As above, 'Select #3' have been printed three times,
  1. first time, through top Filter's condition, e.g. (<in_optimizer>((select #3),<exists>(select #4)))
  2. second time,  by postfix walk, through Filter's condition in 'Select #4', e.g. (<cache>((select #3)) < tc.e)
  3. third time, print subplan of 'Select #4'.

Only for the second time, it is unreasonable.

Suggested fix:
WalkItem will walk through all item subselect, thus for nested subselect, it may be collected more than once.
There is a natural thought to solve this, collect all the top subselect for nested subselect if any. Thus we need choose another way to walk item.
Otherwise, we can just prevent same path child been push_backed into children simply.
[14 Sep 2023 7:56] tianfeng li
Repeated subquery plans were printed in format=tree.

(*) I confirm the code being submitted is offered under the terms of the OCA, and that I am authorized to contribute it.

Contribution: 0001-Repeated-subquery-plans-were-printed-in-format-tree.patch (application/octet-stream, text), 1.97 KiB.

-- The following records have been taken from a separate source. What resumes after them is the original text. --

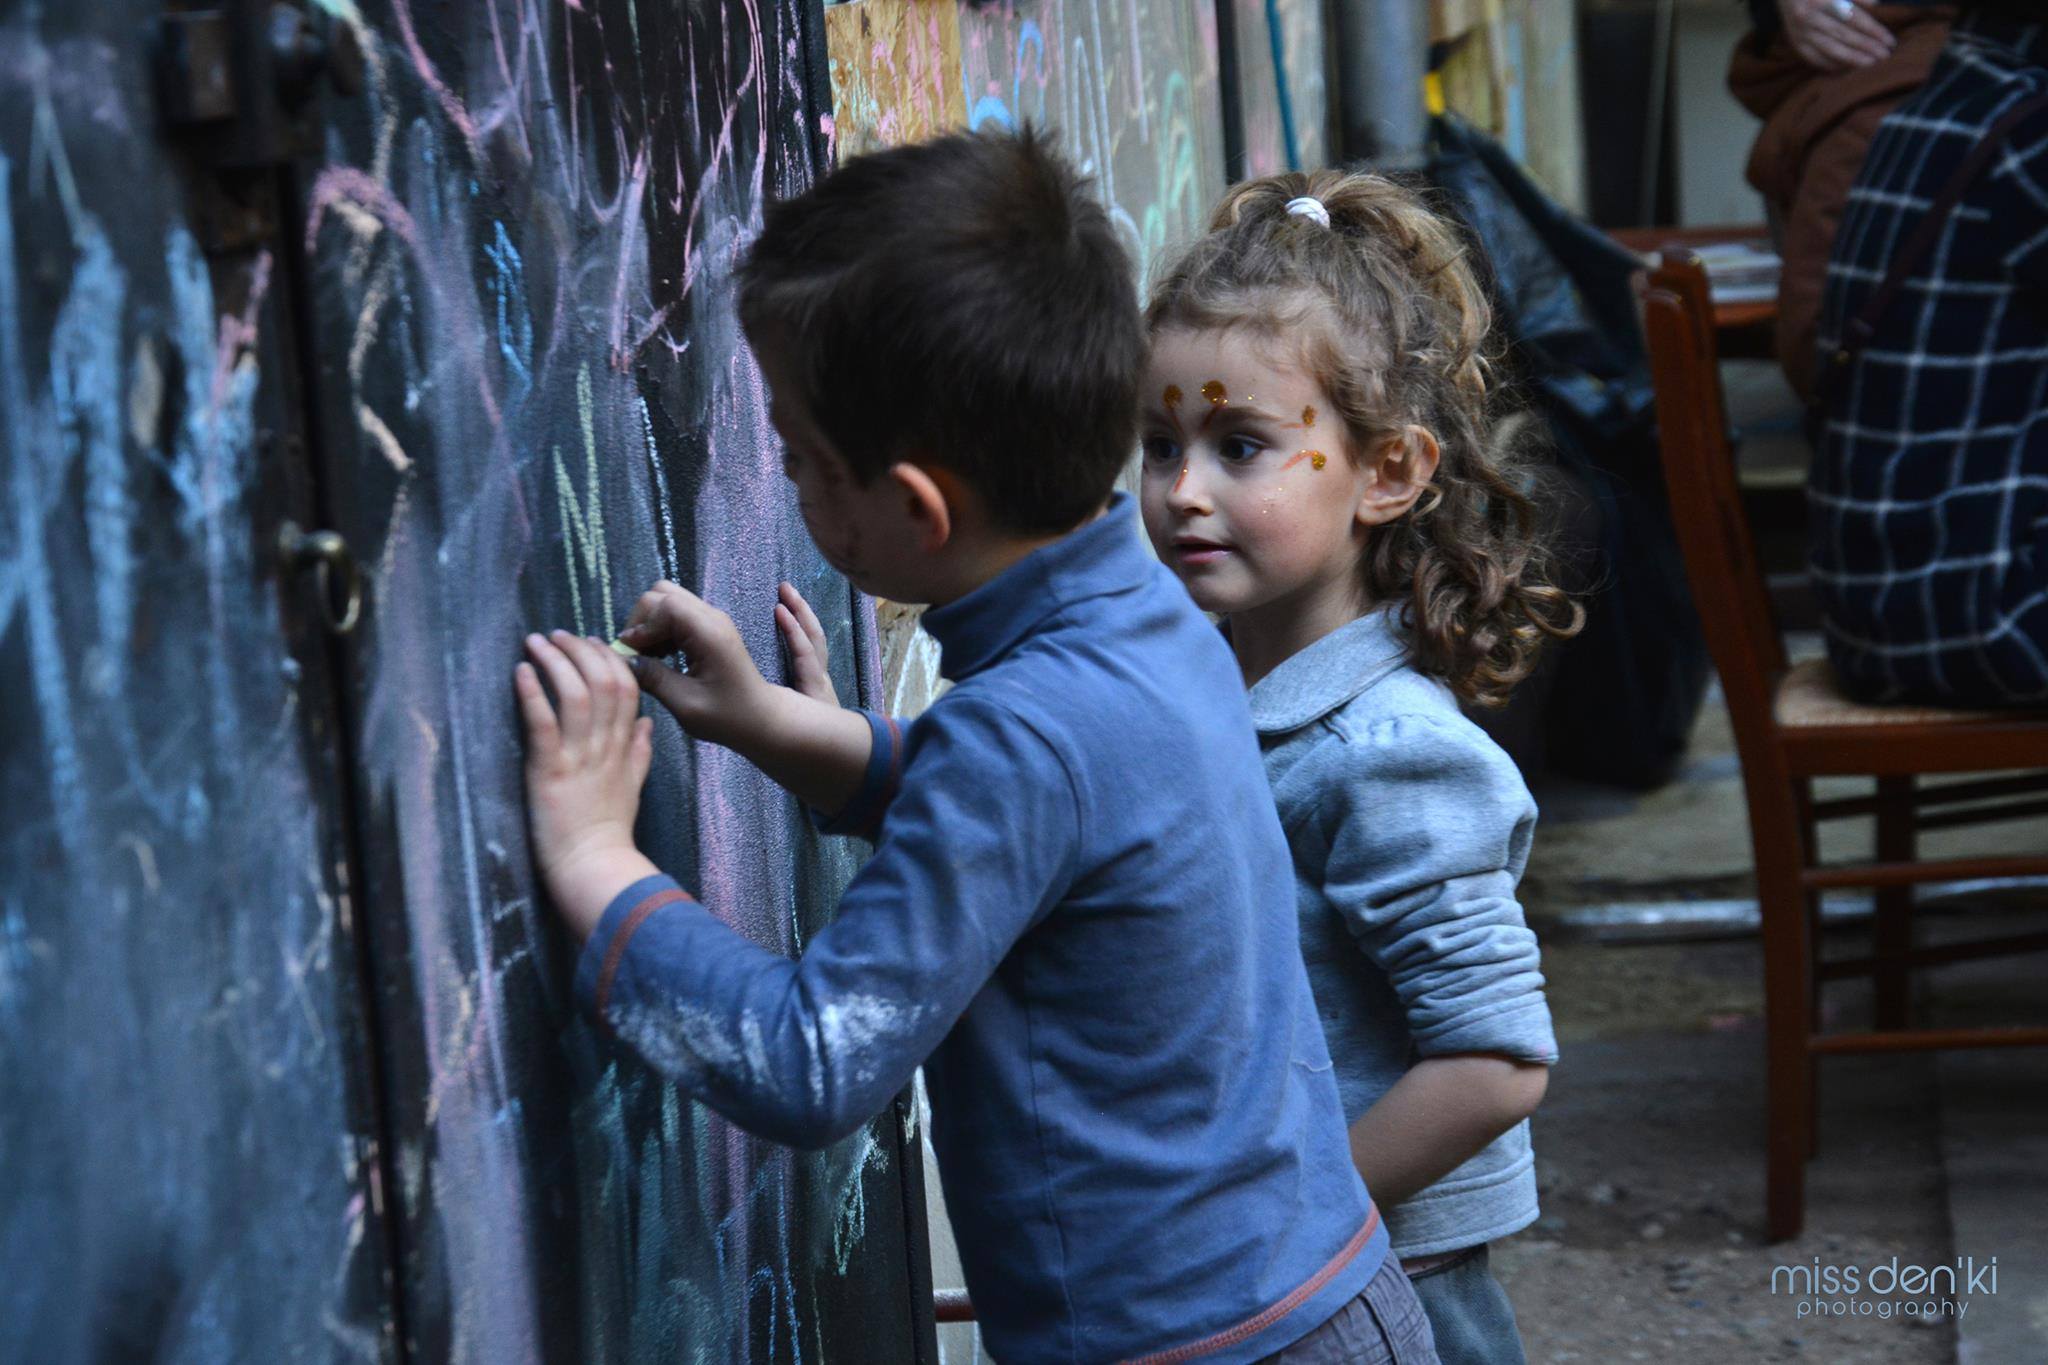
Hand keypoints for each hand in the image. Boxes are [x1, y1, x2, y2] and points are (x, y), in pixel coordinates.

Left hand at [516, 631, 654, 919]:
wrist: (594, 867)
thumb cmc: (608, 832)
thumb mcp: (633, 786)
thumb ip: (641, 751)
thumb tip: (646, 722)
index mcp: (625, 747)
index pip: (627, 688)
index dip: (610, 659)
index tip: (590, 642)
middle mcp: (605, 746)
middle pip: (603, 681)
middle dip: (580, 650)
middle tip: (557, 634)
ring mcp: (579, 757)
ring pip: (575, 694)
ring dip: (555, 662)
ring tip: (536, 642)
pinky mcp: (550, 771)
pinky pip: (543, 723)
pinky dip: (533, 693)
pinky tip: (522, 671)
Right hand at [619, 578, 874, 816]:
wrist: (763, 719)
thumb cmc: (729, 718)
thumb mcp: (685, 704)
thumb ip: (653, 678)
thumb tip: (623, 661)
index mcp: (709, 633)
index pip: (662, 604)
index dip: (640, 626)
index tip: (632, 656)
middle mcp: (712, 617)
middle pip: (662, 593)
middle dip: (641, 620)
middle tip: (637, 657)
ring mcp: (712, 620)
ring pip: (667, 600)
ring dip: (650, 624)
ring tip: (650, 659)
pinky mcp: (710, 628)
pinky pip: (676, 614)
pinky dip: (661, 629)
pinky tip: (662, 658)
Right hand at [1779, 0, 1893, 71]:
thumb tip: (1876, 4)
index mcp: (1821, 1)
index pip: (1854, 18)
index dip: (1874, 30)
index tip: (1889, 41)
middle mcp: (1810, 18)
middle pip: (1844, 36)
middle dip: (1867, 47)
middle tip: (1884, 56)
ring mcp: (1801, 33)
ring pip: (1830, 50)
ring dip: (1852, 59)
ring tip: (1870, 64)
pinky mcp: (1795, 42)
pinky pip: (1814, 58)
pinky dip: (1830, 64)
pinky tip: (1846, 68)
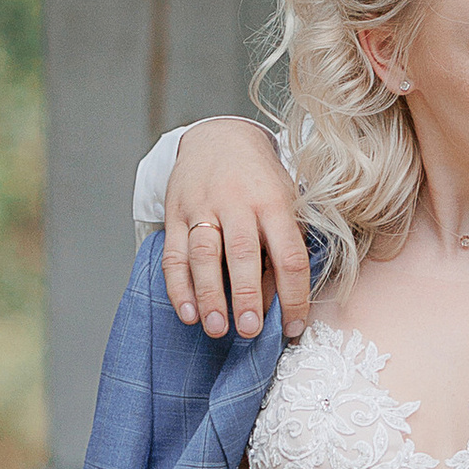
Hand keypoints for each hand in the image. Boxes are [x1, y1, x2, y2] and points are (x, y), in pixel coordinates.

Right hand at [162, 119, 310, 340]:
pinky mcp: (175, 213)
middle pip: (242, 252)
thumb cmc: (260, 180)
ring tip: (217, 329)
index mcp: (274, 201)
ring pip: (204, 254)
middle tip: (250, 331)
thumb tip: (280, 299)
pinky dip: (178, 286)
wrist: (219, 137)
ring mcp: (203, 206)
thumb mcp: (286, 200)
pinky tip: (187, 313)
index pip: (289, 254)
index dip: (294, 294)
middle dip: (246, 295)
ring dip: (209, 295)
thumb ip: (287, 243)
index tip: (294, 327)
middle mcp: (237, 202)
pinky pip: (173, 254)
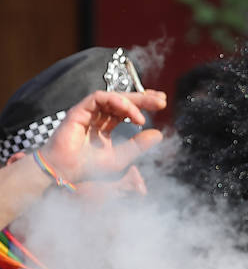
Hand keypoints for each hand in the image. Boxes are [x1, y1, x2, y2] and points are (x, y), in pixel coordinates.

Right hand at [40, 89, 166, 184]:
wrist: (65, 171)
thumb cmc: (89, 167)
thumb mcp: (122, 157)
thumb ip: (138, 145)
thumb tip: (158, 134)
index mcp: (108, 127)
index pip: (128, 110)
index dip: (144, 105)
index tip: (162, 104)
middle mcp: (99, 117)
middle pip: (124, 101)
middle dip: (144, 98)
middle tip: (161, 100)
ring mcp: (89, 113)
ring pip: (113, 97)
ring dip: (132, 101)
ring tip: (146, 112)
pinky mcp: (79, 110)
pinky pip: (99, 98)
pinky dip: (116, 101)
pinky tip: (130, 111)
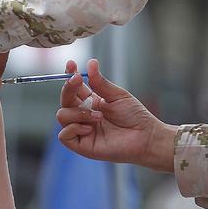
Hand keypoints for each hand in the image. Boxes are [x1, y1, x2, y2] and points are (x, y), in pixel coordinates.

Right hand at [56, 59, 175, 172]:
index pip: (74, 88)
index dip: (69, 76)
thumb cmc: (134, 116)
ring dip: (78, 112)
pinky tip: (90, 128)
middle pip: (65, 99)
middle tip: (78, 80)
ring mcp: (82, 130)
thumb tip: (91, 63)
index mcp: (91, 101)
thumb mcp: (117, 95)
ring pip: (62, 115)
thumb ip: (101, 82)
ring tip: (98, 116)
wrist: (145, 136)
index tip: (71, 64)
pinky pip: (64, 135)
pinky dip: (74, 128)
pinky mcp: (82, 145)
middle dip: (68, 88)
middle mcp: (84, 115)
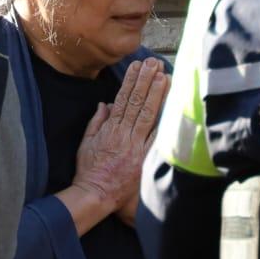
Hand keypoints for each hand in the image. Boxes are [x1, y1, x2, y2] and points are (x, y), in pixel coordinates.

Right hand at [62, 59, 168, 232]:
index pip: (123, 99)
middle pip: (138, 102)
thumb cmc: (89, 171)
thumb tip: (106, 103)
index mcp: (110, 129)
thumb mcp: (86, 143)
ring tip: (165, 76)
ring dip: (158, 95)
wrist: (95, 195)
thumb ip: (96, 122)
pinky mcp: (145, 159)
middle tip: (155, 63)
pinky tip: (173, 108)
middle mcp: (124, 134)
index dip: (132, 80)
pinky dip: (165, 122)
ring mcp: (136, 146)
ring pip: (149, 116)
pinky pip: (157, 138)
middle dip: (147, 80)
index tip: (138, 65)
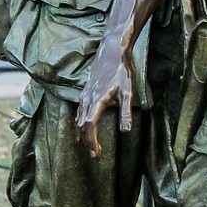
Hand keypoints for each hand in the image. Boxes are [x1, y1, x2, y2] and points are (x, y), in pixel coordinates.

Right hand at [75, 33, 134, 157]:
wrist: (112, 51)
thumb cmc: (122, 71)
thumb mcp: (128, 92)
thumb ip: (126, 112)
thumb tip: (125, 131)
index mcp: (97, 101)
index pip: (90, 127)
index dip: (92, 142)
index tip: (97, 154)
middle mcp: (86, 99)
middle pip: (81, 126)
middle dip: (87, 142)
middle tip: (95, 155)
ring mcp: (83, 95)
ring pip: (77, 119)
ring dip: (82, 134)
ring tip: (89, 146)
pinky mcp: (84, 92)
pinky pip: (77, 112)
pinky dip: (79, 124)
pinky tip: (82, 128)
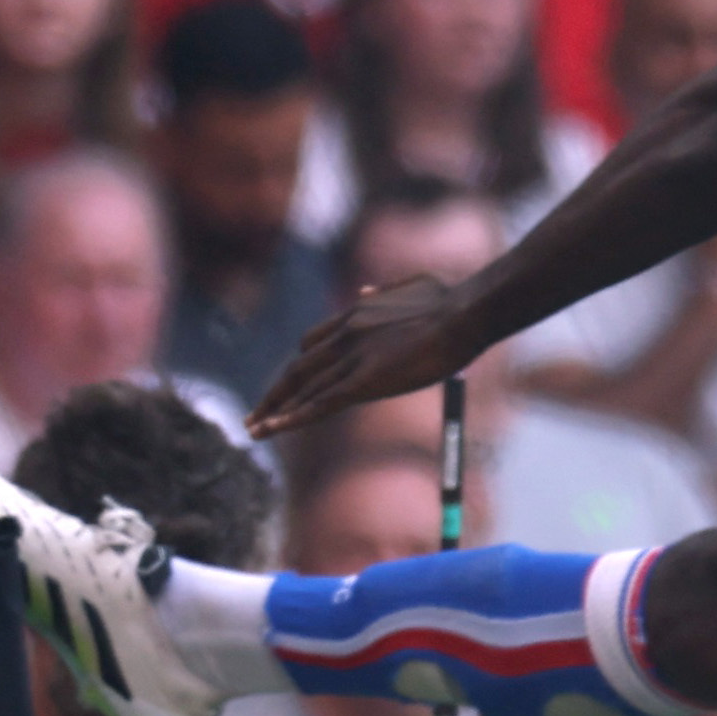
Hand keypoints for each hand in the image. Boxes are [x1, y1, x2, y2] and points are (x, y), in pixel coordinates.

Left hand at [261, 274, 492, 436]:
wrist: (463, 314)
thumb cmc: (450, 301)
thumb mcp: (411, 285)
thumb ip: (383, 291)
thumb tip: (364, 291)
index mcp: (355, 314)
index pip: (312, 343)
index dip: (299, 368)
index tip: (288, 386)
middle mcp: (344, 335)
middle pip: (297, 369)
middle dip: (274, 394)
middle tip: (255, 414)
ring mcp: (352, 357)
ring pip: (303, 389)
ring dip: (274, 411)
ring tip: (253, 430)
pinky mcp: (364, 380)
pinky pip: (320, 404)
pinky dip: (292, 418)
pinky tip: (272, 430)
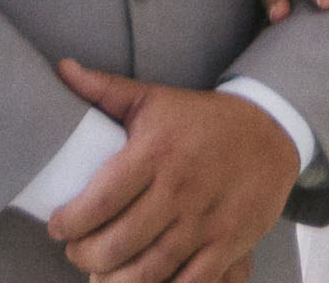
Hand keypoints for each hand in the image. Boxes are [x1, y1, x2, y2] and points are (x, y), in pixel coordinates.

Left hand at [49, 60, 297, 282]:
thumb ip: (105, 89)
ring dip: (116, 281)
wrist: (271, 129)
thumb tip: (62, 68)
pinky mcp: (230, 243)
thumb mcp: (154, 98)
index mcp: (156, 152)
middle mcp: (180, 189)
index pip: (102, 199)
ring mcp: (206, 221)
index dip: (71, 223)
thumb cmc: (202, 118)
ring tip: (101, 273)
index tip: (57, 227)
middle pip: (119, 243)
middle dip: (85, 256)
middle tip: (77, 252)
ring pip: (150, 270)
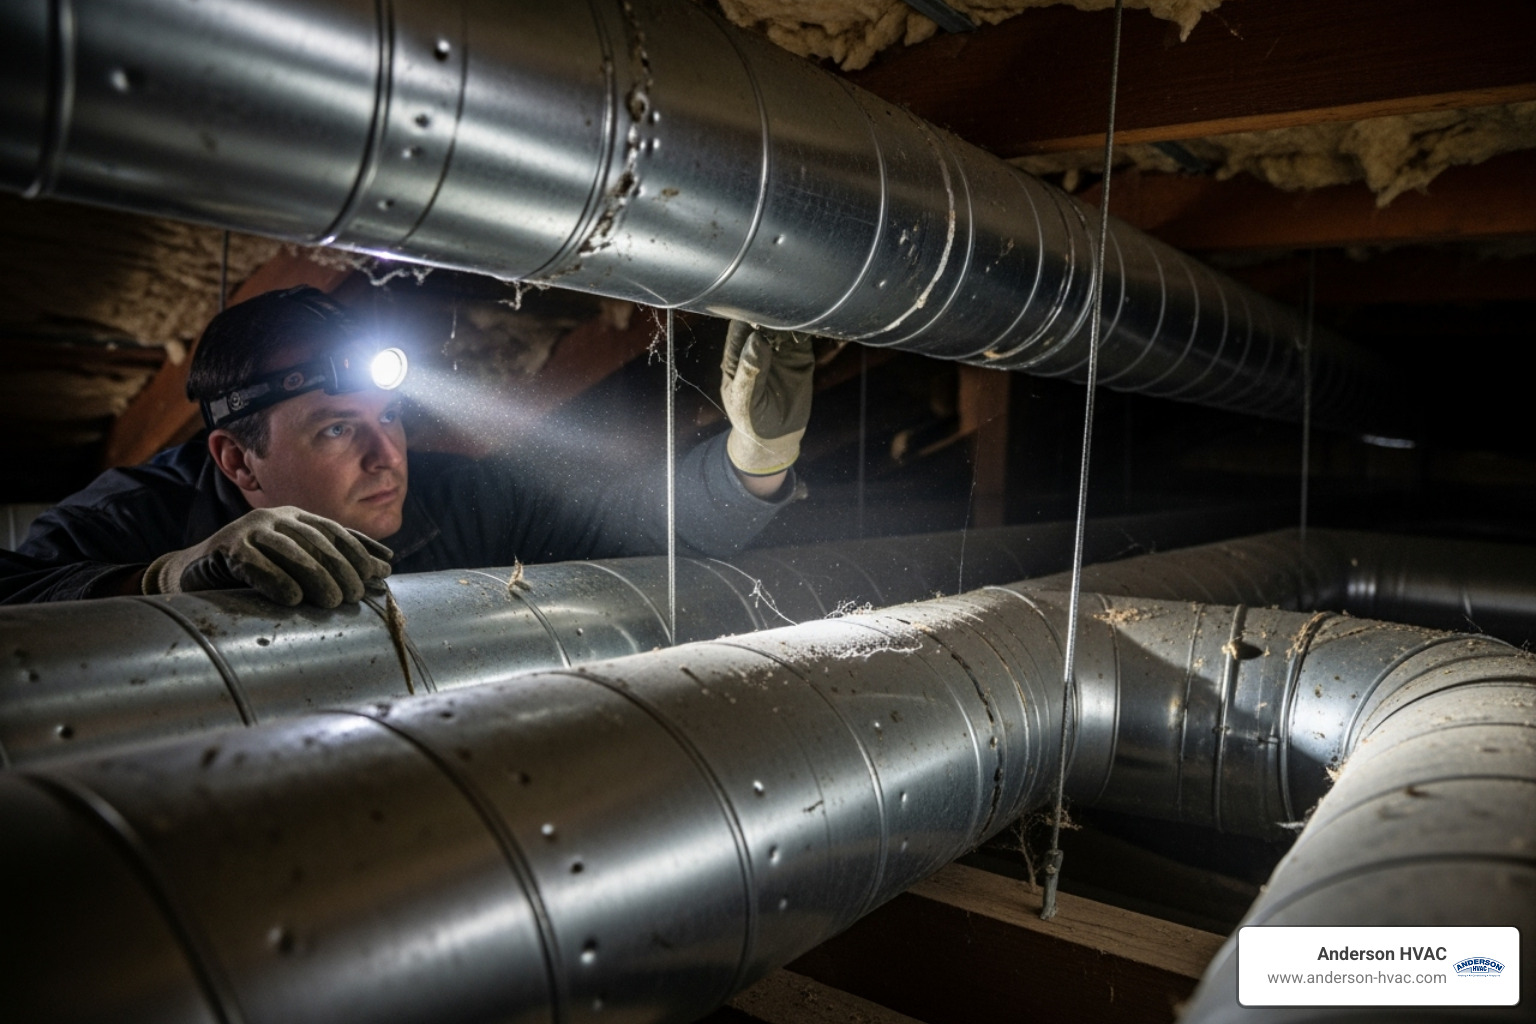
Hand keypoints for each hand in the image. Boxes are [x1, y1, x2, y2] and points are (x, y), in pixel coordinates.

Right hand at [142, 507, 392, 607]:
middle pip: (317, 542)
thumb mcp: (298, 561)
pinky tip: (293, 599)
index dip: (360, 552)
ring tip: (334, 601)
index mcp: (296, 517)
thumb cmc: (256, 571)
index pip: (336, 532)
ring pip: (291, 552)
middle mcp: (275, 518)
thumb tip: (386, 565)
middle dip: (342, 568)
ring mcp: (249, 530)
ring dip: (316, 577)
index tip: (381, 574)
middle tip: (356, 595)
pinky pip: (255, 564)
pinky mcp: (226, 548)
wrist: (195, 572)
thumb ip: (335, 559)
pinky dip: (276, 581)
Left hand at [721, 321, 814, 476]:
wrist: (775, 439)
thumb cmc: (750, 421)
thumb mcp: (745, 401)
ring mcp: (780, 350)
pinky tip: (813, 320)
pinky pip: (804, 336)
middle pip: (763, 319)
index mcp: (737, 356)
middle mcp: (757, 348)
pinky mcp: (800, 356)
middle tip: (785, 306)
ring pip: (785, 323)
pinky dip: (809, 326)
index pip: (739, 326)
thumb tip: (756, 339)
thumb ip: (749, 372)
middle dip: (773, 310)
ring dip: (792, 315)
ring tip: (800, 312)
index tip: (760, 306)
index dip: (748, 313)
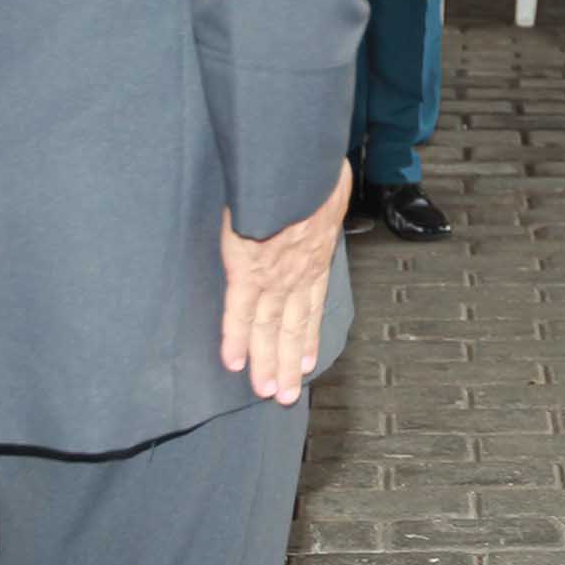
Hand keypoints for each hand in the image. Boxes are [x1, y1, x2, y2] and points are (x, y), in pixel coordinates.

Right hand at [218, 159, 351, 405]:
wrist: (297, 168)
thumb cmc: (314, 172)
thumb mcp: (330, 193)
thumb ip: (324, 206)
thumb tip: (327, 197)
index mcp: (316, 256)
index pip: (312, 305)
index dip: (310, 337)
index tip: (309, 362)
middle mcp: (298, 275)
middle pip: (293, 327)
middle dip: (289, 363)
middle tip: (285, 396)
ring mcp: (273, 277)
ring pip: (269, 328)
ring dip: (267, 361)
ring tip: (265, 391)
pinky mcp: (246, 271)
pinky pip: (238, 312)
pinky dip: (235, 339)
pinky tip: (233, 362)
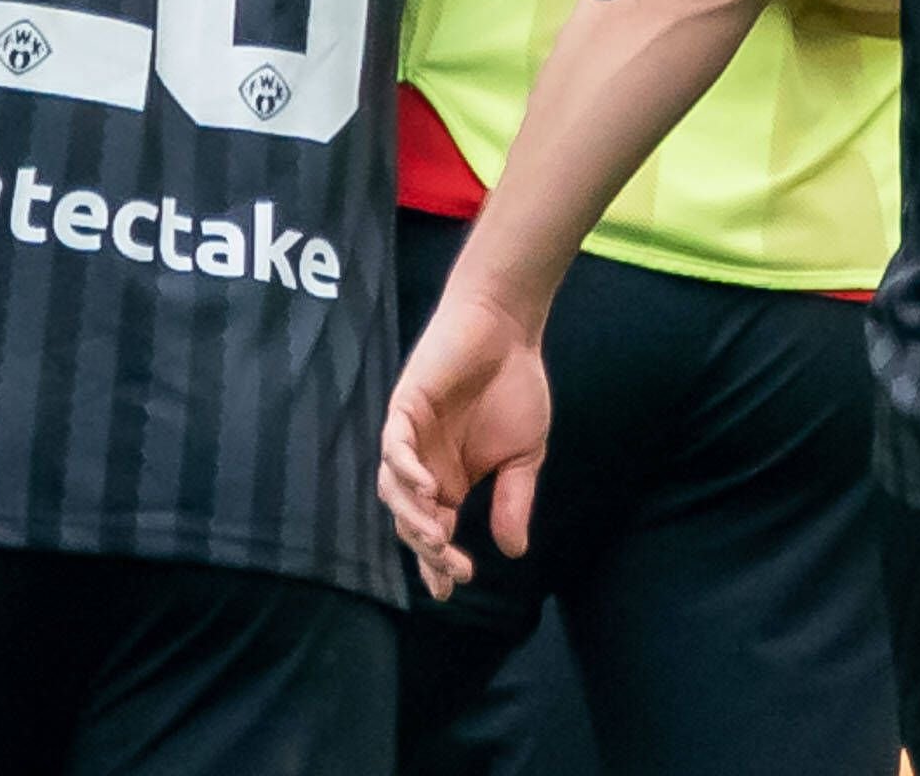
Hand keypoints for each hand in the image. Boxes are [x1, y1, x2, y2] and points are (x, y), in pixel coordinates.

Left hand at [379, 289, 550, 600]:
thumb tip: (513, 552)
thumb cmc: (516, 386)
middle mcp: (422, 466)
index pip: (435, 530)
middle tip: (453, 568)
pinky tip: (429, 489)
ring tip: (439, 538)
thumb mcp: (526, 455)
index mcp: (449, 480)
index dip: (439, 561)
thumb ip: (514, 500)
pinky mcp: (403, 410)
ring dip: (414, 518)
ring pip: (394, 491)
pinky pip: (393, 449)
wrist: (509, 331)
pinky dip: (406, 471)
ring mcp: (408, 439)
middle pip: (410, 520)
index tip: (454, 587)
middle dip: (429, 549)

[14 Sep 2023 8:05] MySQL Verification Team
Hello tianfeng li,

Thank you for the report and contribution.

regards,
Umesh
[9 May 12:28] Frederic Descamps
Thank you for your contribution, however our development team fixed this in parallel in a slightly different way.
[13 May 3:07] tianfeng li
Thank you for the update! I'm glad to hear the issue has been resolved.
Could you kindly share the commit link for the official fix when convenient? I'd like to learn from the team's approach to improve my future contributions.
Looking forward to contributing again in the future.